Comment by itake

Comment by itake 18 hours ago

1 reply

> you're placed/bucketed into one of five portfolios that they offer and manage themselves.

this doesn't seem to be very different from what robo advisors do... where as they say, group you with the other people that have the same risk profile as you.

> What we do is factor in the risk appetite of the user plus the goal itself

I need some examples, b/c the goals you listed seem weird. Like trying to save $4k for a vacation, or car, seems like investing products aren't the right choice. You should keep that money cash in a HYSA and buy the thing when you have enough. If you're working with people with retirement funds, they probably would just cash out from their existing portfolio when they need to buy the expensive item.

> with a wide range of asset classes and a "glidepath" (target date) structure

I need to experiment more with the tools, but for high networth individuals with modest spending, glidepath models hurt long-term returns. For example, if someone invests $2,000/month for 45 years with a 9% real return, they could end up with $12.6M in an S&P 500 portfolio. At today’s 1.27% dividend yield, that’s $160K/year in passive income, which is enough to cover an 2x the average American lifestyle. So why shift away from an aggressive portfolio like the S&P 500 in retirement? If there is a big draw down in the market at the start of retirement, reducing the portfolio to $6.3m (half!), keeping 1 yr cash, reduce expenses by 20%, and as the market recovers you'd only pull out 1-5 years of money (2.5% per year - dividend payouts). Obviously, not ideal, but you're still not going be homeless at age 90.

workworkwork71 16 hours ago

1. None of our portfolios are static or bucketed. We run the model on each goal/portfolio and it produces the optimal portfolio for that set of circumstances (goal, time horizon, risk, expected return).

2. You're 100% right, goals like vacation & car are going to be variable depending on the users inputs when creating the goal. We have a confidence question in the goal creation, ie. "how important is this goal to you". If the user selects that they have to have it by their given date, the model is going to opt for money market funds and potentially a small allocation to a return generating asset. This goal would lean heavily on the users contributions and not returns.
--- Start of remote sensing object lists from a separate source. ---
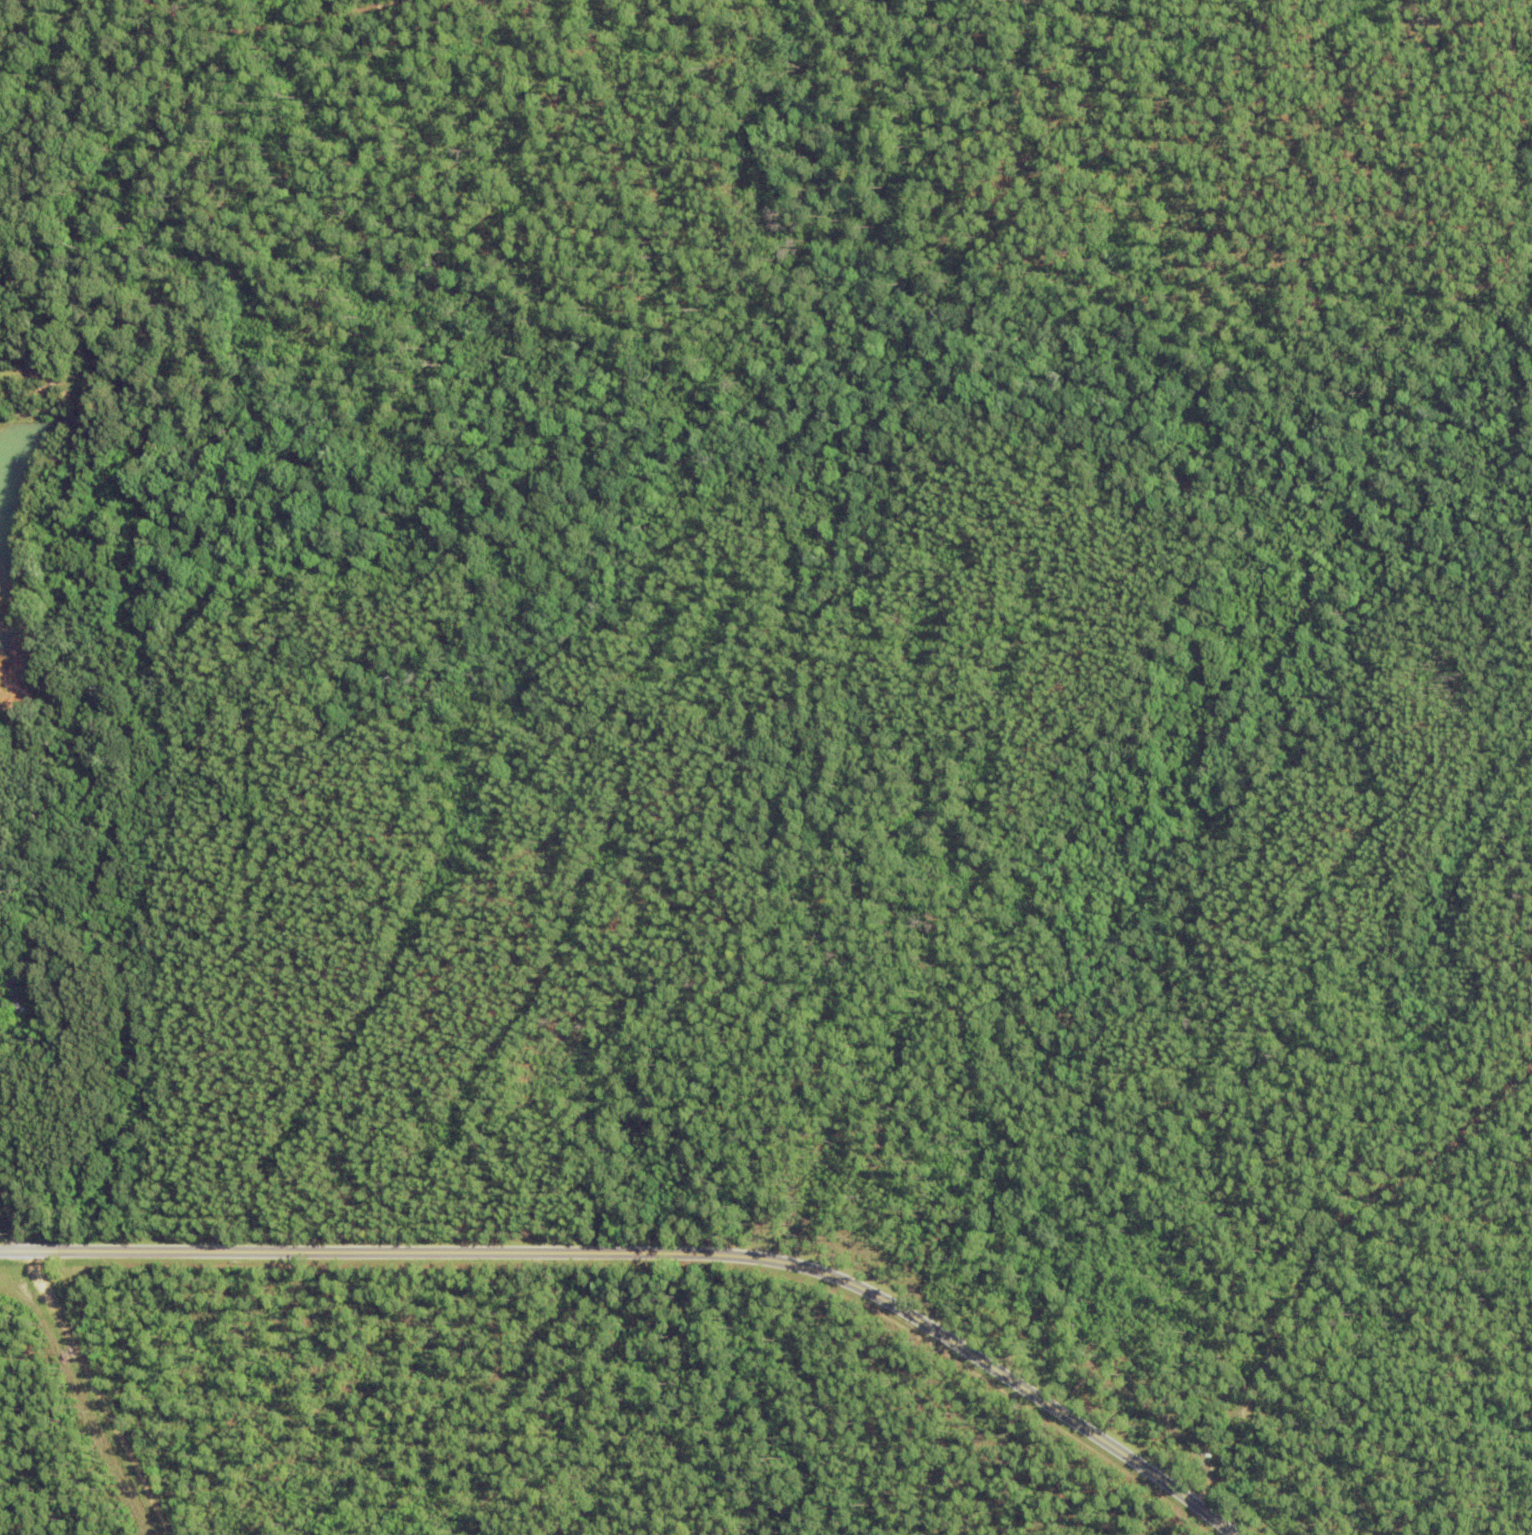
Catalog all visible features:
road: (270, 24)
building: (101, 877)
building: (53, 988)
building: (17, 997)
building: (59, 1000)
road: (11, 1216)
road: (1315, 1234)
road: (658, 1251)

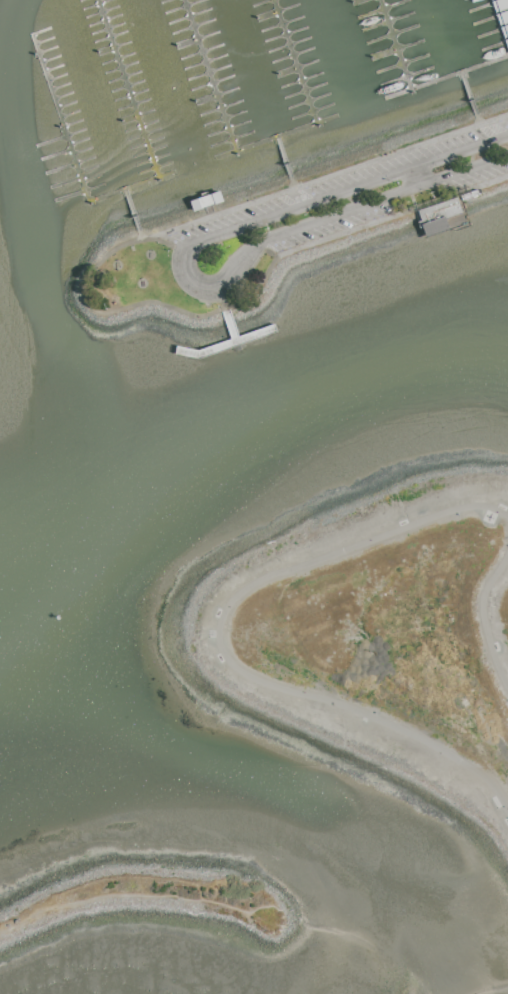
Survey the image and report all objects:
pier: (503, 12)
building: (502, 17)
pier: (296, 61)
pier: (211, 75)
pier: (467, 86)
pier: (416, 87)
road: (476, 113)
pier: (139, 119)
pier: (306, 125)
pier: (67, 136)
pier: (260, 141)
road: (290, 176)
building: (207, 200)
building: (438, 216)
road: (138, 228)
pier: (458, 239)
pier: (448, 252)
road: (187, 269)
road: (95, 291)
pier: (231, 327)
pier: (226, 344)
road: (484, 620)
park: (373, 635)
road: (221, 647)
road: (470, 694)
road: (505, 806)

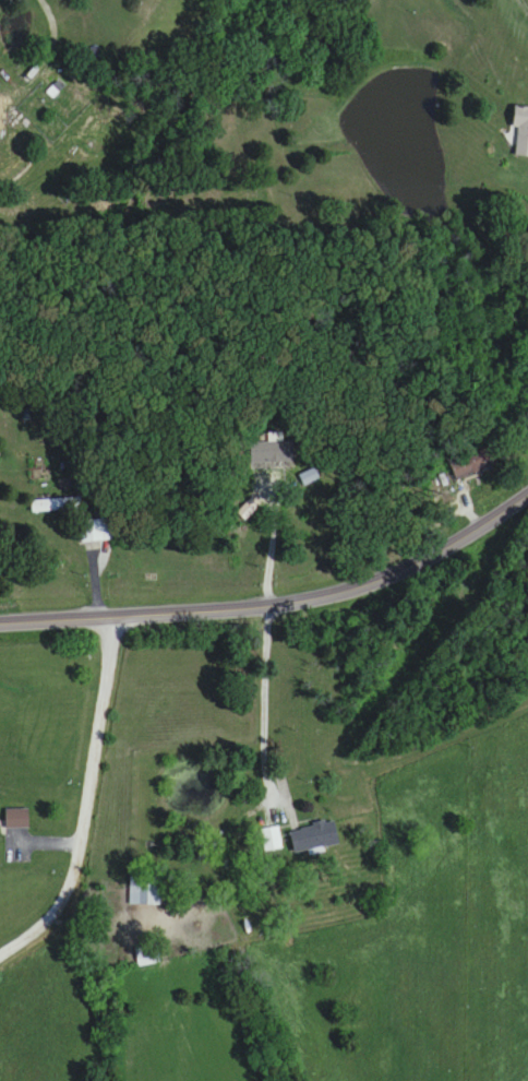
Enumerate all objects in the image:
road: (52, 16)
building: (520, 131)
building: (271, 451)
building: (474, 463)
building: (54, 504)
building: (96, 530)
road: (272, 544)
road: (275, 600)
road: (264, 713)
road: (89, 802)
building: (16, 818)
building: (312, 835)
building: (272, 838)
building: (146, 894)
On the flip side, if it's something like a vacation fund where you are okay with not having a strict deadline ("nice to have, not certain"), then the model will have access to more return generating assets to help the portfolio generate a return. This is more about financial planning then it is pure investing. You're 100% right, but the user controls their own fate there.

3. Again you are correct that historically, an all S&P500 portfolio will have out-performed a target date portfolio but who's doing that? What institution, advisor or robo would advocate that any client is 100% invested in US equities?

We're not targeting pure performance here, it's risk adjusted returns factoring in for large drawdowns. We can model a portfolio that returns the exact same average 30-yr trailing return as the S&P500 at half the expected volatility (not really a brag, that's what robos and portfolio managers are trying to do as well).

If you're the type of person who can handle the volatility of investing in a 1 ETF portfolio then the product here isn't for you. I'd just recommend that you go and check the capital market expectations for the S&P500 over the next 10-25 years because it's actually trailing behind other global equities.

Blackrock has the following CMAs:

Ex-US equities

5 yr : 9.0% 10 yr: 8.6% 20 yr: 8.0% vol: 16.9%

US equities

5 yr: 6.2% 10 yr: 6.7% 20 yr: 7.4% vol: 18.4%

Forward looking estimates of course, but you can see my point. You're not even getting the optimal 1 ETF portfolio by simply buying SP500.